Trela w ''Gościu Wydarzeń'' o rozliczaniu PiS: Roman Giertych przyprowadził obrzydliwego hejtera

Tomasz Trela z Nowej Lewicy został zapytany przez Dariusza Ociepę o to, czy spodziewa się zwrotu akcji w sprawie Marcina Romanowskiego. W nadchodzącym tygodniu sąd II instancji rozpatrzy kwestię zastosowania aresztu wobec polityka Suwerennej Polski. - Nie wiem czego się spodziewać, ale wiem, czego bym chciał. Chciałbym, żeby ta decyzja sądu była inna niż w I instancji - powiedział poseł Trela. Jego zdaniem Marcin Romanowski powinien trafić do więzienia, ponieważ "ma tyle zarzutów, nieczyste sumienie i możliwości mataczenia". - Ten immunitet jest wątpliwy. Ilu prawników, tyle opinii (...) Zostawmy te decyzję sądowi. Gdybyśmy dzisiaj wyszli na ulice Warszawy, czy każdego innego miasta i zapytali, czy Marcin Romanowski powinien trafić do aresztu, to zdecydowana większość Polaków powie, że tak - podkreślił. - Mam niedosyt, że prokuratura przygotowując zatrzymanie i wszystkie wnioski ws.
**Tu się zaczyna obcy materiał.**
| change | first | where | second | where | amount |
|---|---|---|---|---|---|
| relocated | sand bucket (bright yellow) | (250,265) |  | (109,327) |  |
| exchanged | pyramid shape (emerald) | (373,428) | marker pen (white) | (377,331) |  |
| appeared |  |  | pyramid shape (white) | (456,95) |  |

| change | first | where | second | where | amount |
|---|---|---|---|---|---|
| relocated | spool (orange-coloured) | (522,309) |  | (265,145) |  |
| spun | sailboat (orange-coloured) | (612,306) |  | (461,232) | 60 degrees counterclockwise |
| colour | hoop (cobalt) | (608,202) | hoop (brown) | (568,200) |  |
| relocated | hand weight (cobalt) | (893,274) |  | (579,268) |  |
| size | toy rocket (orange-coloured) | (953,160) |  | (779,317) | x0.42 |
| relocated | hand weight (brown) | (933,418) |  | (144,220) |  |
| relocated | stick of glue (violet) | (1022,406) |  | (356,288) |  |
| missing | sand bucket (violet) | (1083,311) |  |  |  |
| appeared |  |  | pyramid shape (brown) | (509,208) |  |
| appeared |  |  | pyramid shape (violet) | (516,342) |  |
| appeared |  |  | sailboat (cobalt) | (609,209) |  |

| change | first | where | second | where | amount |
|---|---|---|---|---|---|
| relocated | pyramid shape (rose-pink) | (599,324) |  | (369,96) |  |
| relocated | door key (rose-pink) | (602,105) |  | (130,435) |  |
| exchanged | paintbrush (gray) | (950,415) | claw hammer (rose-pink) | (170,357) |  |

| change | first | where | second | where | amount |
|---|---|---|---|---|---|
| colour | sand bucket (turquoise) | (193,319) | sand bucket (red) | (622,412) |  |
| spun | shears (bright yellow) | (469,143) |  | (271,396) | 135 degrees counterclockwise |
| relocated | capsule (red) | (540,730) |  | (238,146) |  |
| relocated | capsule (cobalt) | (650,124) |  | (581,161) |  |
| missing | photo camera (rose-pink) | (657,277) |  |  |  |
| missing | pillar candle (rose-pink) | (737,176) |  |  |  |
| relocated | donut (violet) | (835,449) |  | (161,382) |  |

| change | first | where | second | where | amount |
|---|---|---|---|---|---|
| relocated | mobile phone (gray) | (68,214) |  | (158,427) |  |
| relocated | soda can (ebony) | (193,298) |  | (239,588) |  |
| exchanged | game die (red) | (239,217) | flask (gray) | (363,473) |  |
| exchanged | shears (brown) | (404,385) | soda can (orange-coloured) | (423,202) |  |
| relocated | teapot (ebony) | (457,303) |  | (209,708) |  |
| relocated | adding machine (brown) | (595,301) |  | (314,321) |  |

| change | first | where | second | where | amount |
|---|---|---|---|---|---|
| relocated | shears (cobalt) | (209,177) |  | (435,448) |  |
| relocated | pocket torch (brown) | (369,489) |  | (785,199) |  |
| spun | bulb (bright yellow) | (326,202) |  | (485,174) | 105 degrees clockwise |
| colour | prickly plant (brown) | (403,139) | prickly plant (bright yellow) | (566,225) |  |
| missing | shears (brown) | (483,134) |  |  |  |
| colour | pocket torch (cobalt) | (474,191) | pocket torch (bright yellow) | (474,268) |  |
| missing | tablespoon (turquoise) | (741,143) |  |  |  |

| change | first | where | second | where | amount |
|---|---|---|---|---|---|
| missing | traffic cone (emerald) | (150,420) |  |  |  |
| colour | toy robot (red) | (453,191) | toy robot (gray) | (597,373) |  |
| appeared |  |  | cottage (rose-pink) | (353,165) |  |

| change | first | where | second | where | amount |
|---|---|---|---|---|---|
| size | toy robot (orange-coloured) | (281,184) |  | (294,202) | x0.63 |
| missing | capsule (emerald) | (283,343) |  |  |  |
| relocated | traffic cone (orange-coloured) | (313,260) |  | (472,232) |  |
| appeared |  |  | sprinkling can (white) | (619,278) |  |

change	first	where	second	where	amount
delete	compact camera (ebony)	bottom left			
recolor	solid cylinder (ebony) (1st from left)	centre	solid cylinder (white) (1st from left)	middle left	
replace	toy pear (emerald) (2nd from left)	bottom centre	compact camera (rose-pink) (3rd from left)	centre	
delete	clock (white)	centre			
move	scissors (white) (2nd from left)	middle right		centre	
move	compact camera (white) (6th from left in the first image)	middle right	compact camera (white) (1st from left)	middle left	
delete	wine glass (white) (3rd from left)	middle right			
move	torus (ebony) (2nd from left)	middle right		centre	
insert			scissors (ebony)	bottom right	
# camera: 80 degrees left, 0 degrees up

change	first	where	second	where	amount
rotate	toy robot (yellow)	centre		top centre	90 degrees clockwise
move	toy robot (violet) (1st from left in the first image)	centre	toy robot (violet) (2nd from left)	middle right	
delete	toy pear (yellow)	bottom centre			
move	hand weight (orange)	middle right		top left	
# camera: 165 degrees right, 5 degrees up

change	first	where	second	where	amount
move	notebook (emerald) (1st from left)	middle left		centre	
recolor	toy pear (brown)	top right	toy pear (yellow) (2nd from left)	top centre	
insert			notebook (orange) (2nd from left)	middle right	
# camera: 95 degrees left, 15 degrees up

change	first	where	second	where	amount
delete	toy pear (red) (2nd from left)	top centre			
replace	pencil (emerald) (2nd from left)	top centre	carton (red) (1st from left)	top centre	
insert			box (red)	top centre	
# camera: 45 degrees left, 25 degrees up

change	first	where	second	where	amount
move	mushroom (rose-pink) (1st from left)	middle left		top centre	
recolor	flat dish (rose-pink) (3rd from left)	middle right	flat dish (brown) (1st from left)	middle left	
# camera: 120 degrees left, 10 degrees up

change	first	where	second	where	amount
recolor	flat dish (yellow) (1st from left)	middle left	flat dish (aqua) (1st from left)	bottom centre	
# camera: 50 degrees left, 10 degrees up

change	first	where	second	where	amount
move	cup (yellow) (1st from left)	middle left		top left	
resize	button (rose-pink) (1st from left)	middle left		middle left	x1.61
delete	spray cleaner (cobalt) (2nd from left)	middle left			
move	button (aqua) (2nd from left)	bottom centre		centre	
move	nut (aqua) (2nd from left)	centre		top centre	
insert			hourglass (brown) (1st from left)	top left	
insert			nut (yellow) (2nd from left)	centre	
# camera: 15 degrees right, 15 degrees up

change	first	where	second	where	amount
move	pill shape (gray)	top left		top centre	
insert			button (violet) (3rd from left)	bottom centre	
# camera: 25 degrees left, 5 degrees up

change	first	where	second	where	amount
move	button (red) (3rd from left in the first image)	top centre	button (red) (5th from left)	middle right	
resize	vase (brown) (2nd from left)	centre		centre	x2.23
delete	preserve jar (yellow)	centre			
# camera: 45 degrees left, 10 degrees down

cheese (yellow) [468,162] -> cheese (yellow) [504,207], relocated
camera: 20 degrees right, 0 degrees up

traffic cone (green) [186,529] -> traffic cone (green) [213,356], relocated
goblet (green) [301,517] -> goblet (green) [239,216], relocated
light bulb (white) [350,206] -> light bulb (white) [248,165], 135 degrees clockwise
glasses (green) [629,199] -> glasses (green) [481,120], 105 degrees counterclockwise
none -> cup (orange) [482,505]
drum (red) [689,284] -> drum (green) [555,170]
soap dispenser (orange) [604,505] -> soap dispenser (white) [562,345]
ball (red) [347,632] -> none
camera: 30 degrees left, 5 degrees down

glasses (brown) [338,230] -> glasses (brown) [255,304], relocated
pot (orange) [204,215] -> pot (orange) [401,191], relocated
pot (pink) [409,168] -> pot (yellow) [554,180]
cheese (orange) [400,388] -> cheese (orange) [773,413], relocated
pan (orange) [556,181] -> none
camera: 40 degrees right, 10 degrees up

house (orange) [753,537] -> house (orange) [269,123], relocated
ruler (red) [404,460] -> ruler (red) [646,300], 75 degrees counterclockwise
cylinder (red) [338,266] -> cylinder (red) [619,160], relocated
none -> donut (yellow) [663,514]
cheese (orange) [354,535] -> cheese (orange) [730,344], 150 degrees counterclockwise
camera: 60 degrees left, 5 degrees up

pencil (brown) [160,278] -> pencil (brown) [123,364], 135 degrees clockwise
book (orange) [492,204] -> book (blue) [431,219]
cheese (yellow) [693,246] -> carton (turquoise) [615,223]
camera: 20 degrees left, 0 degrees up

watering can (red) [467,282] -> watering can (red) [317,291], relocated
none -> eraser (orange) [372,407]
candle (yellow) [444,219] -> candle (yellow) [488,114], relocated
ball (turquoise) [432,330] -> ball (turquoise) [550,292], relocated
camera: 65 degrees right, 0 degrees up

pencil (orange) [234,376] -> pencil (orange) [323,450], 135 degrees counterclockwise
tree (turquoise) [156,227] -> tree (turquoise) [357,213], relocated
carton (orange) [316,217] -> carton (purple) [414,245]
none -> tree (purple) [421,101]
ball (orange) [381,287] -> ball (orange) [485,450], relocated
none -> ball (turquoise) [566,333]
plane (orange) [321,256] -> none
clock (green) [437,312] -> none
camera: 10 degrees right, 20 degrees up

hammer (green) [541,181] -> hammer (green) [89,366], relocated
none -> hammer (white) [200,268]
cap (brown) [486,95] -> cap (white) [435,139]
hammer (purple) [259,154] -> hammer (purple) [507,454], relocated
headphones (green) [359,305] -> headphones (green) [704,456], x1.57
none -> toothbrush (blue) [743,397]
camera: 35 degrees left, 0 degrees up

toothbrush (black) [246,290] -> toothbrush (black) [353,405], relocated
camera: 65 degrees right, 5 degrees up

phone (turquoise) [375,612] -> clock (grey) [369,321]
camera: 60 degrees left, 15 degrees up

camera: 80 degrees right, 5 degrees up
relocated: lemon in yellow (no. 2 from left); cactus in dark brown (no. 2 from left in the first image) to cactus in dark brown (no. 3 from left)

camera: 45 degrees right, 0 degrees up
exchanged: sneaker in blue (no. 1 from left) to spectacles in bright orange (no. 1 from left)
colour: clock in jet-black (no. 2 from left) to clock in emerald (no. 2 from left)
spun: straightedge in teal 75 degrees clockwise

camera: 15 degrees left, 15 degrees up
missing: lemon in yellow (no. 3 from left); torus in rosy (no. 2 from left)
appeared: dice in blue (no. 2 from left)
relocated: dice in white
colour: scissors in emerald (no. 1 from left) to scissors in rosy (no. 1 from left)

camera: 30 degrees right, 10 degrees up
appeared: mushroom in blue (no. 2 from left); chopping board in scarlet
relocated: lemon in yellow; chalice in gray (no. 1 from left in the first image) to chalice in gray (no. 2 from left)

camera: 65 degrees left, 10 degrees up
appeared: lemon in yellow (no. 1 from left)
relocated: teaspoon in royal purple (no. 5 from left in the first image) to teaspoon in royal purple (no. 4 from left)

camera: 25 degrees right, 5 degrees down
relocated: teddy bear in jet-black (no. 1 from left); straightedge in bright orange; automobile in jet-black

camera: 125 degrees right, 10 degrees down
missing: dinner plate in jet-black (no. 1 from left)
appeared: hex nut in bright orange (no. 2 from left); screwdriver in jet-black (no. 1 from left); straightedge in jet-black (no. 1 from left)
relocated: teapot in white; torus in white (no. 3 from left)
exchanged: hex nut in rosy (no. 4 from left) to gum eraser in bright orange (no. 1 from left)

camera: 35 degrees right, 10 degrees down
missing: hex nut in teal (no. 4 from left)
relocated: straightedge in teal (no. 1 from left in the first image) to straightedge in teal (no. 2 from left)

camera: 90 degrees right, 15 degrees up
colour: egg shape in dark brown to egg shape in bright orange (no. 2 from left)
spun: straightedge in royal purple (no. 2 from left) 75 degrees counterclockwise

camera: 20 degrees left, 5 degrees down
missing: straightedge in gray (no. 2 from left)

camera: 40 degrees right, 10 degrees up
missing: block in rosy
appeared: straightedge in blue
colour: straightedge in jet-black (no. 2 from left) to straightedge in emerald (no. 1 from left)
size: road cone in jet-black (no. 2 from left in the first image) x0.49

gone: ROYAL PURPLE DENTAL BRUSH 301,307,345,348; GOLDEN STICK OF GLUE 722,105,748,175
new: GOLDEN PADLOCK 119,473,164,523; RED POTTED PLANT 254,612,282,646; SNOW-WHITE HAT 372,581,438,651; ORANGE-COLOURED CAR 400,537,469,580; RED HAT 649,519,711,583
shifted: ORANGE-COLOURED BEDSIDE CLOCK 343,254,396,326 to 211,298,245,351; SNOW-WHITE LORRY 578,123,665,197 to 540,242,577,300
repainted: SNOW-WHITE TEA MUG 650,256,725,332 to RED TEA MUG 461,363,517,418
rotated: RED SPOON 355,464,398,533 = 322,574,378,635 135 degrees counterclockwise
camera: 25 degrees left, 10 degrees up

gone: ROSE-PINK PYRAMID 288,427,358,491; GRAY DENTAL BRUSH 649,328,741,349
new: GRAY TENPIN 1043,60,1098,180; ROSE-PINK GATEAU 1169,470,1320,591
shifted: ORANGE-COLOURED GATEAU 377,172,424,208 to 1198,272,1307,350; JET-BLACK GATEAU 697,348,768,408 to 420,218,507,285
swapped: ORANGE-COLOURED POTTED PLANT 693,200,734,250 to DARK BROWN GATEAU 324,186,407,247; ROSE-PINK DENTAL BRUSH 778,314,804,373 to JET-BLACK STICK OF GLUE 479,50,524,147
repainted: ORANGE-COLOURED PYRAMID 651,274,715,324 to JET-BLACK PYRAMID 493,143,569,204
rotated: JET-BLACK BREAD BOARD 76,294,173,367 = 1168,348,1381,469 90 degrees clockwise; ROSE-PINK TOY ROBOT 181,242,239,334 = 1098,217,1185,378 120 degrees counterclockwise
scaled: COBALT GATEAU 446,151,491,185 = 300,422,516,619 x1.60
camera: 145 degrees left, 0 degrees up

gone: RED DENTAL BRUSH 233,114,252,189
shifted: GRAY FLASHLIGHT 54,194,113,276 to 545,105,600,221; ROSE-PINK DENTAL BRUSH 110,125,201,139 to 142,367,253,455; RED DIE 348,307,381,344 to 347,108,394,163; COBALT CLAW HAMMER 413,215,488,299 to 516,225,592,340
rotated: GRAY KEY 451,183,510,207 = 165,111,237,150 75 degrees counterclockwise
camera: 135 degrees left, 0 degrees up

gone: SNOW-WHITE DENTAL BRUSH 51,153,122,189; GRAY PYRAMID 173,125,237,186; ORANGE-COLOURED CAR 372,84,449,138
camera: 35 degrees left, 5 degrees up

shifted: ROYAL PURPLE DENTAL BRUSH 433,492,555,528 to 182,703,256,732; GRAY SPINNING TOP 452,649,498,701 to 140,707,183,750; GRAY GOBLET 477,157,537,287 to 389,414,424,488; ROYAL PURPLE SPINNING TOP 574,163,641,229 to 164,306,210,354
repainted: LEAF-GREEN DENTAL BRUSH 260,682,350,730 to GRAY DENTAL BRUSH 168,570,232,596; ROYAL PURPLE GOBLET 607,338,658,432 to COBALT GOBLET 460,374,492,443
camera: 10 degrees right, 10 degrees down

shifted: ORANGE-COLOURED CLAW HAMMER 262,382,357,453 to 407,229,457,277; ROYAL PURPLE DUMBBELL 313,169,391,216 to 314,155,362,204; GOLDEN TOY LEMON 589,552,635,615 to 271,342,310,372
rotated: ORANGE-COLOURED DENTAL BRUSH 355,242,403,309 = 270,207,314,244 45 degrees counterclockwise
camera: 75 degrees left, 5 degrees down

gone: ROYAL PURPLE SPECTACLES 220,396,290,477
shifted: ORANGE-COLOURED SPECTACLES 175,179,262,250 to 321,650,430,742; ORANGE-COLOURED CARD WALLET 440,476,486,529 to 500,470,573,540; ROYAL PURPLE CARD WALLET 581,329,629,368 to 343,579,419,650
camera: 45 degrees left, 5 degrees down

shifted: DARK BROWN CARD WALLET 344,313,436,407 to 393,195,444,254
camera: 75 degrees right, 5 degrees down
Romanowskiego nie dmuchała na zimne. Gdyby tak było, to może nie doszłoby do całej tej sytuacji. Bezsporne jest to, że panowie z Suwerennej Polski wyprowadzali, żeby nie powiedzieć kradli, państwowe pieniądze - dodał Trela. Polityk Lewicy zapytany o to, czy proces rozliczeń powinien przebiegać sprawniej stwierdził, że "wszystko w rękach prokuratury". Tomasz Trela odniósł się do pracy zespołu ds. rozliczeń pod kierownictwem Romana Giertycha. Polityk KO zaprosił na posiedzenie nowego "sygnalistę", sędziego Arkadiusza Cichockiego, jednego z bohaterów "afery hejterskiej". - Przyprowadził obrzydliwego hejtera, który był na pasku Ziobry i Kaczyńskiego. Zarabiał bardzo duże pieniądze, a dziś próbuje się wybielić i pokazać, jak działał tamten układ. Dobrze, że o tym mówi, ale nie o to chodzi w "sygnalistach" - stwierdził Trela. - To jest człowiek, który szuka wsparcia, aby mieć złagodzoną karę za wszystkie obrzydlistwa, które robił w swojej karierze - dodał.